Finite-Sample Valid Rank Confidence Sets for a Broad Class of Statistical and Machine Learning Models
Onrina Chandra, Min-ge Xie
TL;DR
This work develops a finite-sample, nonparametric framework for inferring ranks across K populations by extending the Repro-Samples approach to discrete rank parameters. It constructs level-$1-\alpha$ rank confidence sets via inversion of neighborhood constraints and introduces a data-adaptive, discordance-based candidate set to keep computation tractable while preserving coverage. The method is validated through case studies and extensive simulations across unknown distributions, regression-based rankings, and Plackett–Luce top-choice data, showing robust finite-sample coverage and sharper, interpretable rank intervals than bootstrap or asymptotic alternatives.
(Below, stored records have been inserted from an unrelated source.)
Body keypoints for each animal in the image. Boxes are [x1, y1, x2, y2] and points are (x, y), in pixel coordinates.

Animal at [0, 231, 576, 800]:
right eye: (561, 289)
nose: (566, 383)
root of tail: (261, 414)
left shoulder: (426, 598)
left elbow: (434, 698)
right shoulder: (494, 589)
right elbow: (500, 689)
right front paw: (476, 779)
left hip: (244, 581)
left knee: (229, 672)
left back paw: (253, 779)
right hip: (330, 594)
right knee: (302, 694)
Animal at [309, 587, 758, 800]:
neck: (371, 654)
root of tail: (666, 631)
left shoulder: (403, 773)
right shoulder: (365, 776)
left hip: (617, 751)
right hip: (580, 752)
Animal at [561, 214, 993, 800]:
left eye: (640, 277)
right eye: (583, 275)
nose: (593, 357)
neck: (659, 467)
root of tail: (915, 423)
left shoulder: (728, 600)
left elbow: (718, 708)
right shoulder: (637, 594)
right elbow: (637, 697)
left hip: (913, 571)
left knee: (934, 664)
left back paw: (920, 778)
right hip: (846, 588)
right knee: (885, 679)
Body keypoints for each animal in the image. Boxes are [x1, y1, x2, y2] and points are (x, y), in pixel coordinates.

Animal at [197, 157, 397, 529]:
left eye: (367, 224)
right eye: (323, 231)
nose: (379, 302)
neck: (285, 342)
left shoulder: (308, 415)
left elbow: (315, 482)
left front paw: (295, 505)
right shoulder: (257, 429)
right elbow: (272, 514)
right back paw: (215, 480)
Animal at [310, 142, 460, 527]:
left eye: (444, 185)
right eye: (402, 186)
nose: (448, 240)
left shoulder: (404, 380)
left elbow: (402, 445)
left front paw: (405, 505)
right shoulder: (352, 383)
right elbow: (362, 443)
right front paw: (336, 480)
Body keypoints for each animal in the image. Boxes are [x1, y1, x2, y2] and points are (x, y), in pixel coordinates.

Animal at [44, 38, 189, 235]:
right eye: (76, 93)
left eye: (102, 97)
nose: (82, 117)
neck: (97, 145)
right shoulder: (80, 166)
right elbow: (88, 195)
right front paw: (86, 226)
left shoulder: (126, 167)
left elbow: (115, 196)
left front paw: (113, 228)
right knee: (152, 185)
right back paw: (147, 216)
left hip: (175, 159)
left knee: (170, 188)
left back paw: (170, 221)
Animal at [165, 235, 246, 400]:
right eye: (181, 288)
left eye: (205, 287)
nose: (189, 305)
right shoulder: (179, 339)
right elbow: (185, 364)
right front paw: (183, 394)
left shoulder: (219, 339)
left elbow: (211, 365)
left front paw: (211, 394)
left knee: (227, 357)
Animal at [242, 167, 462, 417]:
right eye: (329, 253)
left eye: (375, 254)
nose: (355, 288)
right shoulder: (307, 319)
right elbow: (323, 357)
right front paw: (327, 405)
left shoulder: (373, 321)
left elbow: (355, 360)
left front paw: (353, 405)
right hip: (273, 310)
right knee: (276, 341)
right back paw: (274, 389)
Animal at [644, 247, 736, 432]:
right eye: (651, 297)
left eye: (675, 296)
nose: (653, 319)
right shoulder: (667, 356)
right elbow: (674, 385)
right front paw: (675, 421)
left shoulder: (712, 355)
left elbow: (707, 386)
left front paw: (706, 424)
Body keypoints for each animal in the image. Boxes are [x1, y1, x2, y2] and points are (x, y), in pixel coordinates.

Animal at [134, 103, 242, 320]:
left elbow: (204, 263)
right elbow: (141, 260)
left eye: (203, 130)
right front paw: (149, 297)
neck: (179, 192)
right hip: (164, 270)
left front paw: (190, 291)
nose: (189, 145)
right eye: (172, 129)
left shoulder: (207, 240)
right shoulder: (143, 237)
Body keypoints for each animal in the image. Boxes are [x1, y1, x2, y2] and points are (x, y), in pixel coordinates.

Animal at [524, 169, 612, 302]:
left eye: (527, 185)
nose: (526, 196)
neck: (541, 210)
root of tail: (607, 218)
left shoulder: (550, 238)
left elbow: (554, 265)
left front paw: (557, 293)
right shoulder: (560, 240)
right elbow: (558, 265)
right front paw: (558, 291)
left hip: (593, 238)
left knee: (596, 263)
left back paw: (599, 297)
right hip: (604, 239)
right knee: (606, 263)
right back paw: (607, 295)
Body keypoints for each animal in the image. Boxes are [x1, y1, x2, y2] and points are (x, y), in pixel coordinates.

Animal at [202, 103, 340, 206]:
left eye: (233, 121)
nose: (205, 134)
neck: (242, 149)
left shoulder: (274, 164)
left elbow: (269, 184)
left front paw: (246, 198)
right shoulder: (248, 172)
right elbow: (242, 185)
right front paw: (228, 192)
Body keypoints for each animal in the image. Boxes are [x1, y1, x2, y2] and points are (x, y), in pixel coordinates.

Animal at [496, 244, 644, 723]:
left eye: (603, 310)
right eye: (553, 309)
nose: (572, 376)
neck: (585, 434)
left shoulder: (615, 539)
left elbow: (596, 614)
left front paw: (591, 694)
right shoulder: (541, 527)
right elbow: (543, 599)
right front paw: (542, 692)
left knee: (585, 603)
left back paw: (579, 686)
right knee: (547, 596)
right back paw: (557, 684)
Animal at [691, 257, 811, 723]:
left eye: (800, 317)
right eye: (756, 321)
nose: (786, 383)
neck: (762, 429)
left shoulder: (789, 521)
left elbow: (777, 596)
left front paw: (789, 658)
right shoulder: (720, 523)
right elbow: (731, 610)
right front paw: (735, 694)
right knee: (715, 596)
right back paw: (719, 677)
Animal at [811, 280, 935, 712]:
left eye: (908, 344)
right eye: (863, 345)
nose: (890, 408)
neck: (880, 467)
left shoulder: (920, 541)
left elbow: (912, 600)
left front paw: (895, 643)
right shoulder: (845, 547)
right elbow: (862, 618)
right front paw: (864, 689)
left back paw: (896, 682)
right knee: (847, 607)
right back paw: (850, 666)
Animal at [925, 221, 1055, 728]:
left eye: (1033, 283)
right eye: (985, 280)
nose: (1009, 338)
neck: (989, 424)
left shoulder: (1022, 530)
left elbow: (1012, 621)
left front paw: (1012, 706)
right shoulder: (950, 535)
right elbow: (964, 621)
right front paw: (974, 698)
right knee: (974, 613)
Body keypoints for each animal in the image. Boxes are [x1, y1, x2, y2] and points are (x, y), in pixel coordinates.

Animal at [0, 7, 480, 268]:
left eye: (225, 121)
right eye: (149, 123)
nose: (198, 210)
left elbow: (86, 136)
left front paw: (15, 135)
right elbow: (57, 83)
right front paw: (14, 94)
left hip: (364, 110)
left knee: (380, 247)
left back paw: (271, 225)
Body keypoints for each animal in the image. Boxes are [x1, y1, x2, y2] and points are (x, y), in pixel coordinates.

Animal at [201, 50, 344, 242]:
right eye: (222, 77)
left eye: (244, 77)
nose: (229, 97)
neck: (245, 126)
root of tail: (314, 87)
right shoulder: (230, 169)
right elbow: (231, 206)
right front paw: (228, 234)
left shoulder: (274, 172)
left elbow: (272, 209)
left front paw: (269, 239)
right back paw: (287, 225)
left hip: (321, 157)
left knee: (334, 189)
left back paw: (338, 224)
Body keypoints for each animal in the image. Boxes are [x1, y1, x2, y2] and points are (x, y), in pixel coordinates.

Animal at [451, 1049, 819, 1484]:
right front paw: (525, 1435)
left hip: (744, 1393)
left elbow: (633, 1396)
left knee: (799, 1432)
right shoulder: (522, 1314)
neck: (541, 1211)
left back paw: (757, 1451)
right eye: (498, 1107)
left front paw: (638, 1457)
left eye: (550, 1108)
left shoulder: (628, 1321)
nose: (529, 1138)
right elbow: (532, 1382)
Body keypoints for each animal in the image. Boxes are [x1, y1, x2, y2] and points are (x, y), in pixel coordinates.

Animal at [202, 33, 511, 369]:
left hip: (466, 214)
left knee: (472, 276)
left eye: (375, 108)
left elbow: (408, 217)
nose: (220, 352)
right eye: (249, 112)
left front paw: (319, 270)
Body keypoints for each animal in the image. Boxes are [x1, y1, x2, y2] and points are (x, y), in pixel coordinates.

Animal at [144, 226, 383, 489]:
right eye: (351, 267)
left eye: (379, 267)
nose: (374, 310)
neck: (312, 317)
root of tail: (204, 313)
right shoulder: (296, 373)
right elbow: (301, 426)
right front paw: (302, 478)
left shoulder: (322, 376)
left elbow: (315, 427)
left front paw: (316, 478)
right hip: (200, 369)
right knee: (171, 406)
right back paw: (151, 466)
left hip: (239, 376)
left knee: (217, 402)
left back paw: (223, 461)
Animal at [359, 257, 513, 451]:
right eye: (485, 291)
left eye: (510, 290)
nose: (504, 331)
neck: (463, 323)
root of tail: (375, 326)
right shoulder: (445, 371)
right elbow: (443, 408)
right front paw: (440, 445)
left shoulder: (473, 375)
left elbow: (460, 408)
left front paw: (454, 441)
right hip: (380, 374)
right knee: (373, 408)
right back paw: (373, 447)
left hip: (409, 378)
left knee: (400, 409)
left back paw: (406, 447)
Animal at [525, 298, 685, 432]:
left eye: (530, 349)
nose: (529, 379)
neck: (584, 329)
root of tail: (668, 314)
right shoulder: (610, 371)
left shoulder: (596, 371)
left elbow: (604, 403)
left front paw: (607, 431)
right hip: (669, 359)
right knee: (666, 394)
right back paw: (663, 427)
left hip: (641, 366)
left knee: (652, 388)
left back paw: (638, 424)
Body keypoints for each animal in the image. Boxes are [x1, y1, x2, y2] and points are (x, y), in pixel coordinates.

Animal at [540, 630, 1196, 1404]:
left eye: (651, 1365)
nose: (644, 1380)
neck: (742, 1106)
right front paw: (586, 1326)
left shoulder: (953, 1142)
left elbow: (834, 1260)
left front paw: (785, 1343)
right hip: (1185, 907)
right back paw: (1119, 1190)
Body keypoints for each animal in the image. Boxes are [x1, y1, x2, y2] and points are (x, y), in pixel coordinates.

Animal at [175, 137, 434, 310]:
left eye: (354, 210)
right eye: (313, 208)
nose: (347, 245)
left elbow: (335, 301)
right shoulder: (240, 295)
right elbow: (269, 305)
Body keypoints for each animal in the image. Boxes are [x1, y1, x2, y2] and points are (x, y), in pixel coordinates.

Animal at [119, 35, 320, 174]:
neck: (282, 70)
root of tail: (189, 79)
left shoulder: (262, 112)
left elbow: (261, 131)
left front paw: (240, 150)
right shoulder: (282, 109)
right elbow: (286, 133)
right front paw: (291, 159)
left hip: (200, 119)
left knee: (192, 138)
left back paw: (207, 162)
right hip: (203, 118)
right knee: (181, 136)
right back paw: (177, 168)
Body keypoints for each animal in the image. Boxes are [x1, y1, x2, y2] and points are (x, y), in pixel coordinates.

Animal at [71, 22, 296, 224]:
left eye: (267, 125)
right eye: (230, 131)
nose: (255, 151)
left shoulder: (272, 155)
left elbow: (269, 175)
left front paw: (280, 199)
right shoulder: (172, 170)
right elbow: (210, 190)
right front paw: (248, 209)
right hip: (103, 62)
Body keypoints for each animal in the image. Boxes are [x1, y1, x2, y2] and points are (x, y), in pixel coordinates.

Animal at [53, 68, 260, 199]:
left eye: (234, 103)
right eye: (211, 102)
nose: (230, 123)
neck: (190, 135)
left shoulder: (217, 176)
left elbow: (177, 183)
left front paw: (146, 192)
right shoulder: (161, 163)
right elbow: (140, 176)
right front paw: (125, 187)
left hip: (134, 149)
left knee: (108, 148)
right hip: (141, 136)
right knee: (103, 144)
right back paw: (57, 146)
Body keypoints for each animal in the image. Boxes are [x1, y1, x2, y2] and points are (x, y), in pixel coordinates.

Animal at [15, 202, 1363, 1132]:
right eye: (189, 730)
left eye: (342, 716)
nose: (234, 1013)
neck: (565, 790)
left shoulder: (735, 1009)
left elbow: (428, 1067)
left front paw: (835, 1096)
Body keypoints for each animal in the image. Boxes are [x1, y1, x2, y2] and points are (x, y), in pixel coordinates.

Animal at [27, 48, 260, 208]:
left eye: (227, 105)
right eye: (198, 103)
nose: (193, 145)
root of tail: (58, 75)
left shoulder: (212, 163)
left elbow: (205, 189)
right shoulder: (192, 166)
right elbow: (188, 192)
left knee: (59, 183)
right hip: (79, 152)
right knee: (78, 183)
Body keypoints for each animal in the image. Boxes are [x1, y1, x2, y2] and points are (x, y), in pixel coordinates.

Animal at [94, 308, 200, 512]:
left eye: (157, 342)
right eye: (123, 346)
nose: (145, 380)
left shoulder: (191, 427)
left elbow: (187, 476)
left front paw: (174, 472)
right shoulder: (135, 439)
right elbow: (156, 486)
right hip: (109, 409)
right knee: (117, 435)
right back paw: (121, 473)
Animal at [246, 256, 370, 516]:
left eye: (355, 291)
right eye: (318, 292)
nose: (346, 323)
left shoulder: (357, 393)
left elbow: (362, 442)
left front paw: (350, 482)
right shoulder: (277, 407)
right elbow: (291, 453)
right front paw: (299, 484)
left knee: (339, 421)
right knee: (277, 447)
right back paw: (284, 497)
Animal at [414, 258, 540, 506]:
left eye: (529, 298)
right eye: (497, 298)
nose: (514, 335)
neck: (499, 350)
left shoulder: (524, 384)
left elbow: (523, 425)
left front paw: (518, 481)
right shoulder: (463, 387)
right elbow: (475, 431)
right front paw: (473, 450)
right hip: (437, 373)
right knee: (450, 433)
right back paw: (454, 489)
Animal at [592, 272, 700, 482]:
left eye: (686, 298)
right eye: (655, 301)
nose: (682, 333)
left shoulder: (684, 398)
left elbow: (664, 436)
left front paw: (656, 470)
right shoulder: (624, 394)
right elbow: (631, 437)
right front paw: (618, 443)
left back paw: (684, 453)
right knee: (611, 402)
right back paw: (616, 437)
The framework unifies multiple ranking settings and is demonstrated to be practically applicable to wealth quantiles, sports standings, joke rankings, and hospital performance with heteroscedastic data.
Abstract
Ranking populations such as institutions based on certain characteristics is often of interest, and these ranks are typically estimated using samples drawn from the populations. Due to sample randomness, it is important to quantify the uncertainty associated with the estimated ranks. This becomes crucial when latent characteristics are poorly separated and where many rank estimates may be incorrectly ordered. Understanding uncertainty can help quantify and mitigate these issues and provide a fuller picture. However, this task is especially challenging because the rank parameters are discrete and the central limit theorem does not apply to the rank estimates. In this article, we propose a Repro Samples Method to address this nontrivial inference problem by developing a confidence set for the true, unobserved population ranks. This method provides finite-sample coverage guarantees and is broadly applicable to ranking problems. The effectiveness of the method is illustrated and compared with several published large sample ranking approaches using simulation studies and real data examples involving samples both from traditional statistical models and modern data science algorithms.